What you need to do: An exact copy of every record, without the pictures, is what should come back.

Excerpted records:
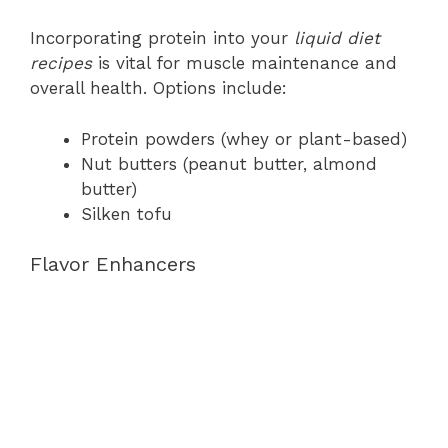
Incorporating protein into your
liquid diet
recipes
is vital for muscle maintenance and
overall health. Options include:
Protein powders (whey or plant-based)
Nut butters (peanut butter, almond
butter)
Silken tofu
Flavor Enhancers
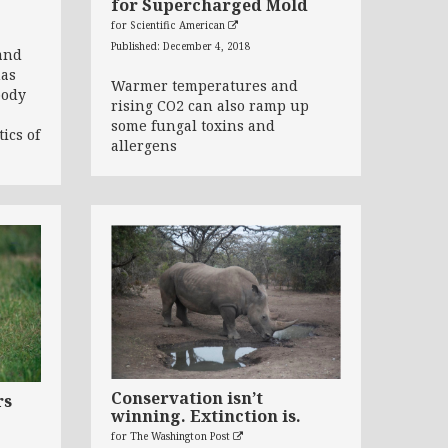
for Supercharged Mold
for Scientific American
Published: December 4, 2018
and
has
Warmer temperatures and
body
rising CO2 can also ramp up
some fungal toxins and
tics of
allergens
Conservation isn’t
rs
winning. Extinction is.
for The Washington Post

Solution to the problem:
Incorporating protein into your
liquid diet
recipes
is vital for muscle maintenance and
overall health. Options include:
Protein powders (whey or plant-based)
Nut butters (peanut butter, almond
butter)
Silken tofu
Flavor Enhancers
for Supercharged Mold
for Scientific American
Published: December 4, 2018
and
has
Warmer temperatures and
body
rising CO2 can also ramp up
some fungal toxins and
tics of
allergens
Conservation isn’t
rs
winning. Extinction is.
for The Washington Post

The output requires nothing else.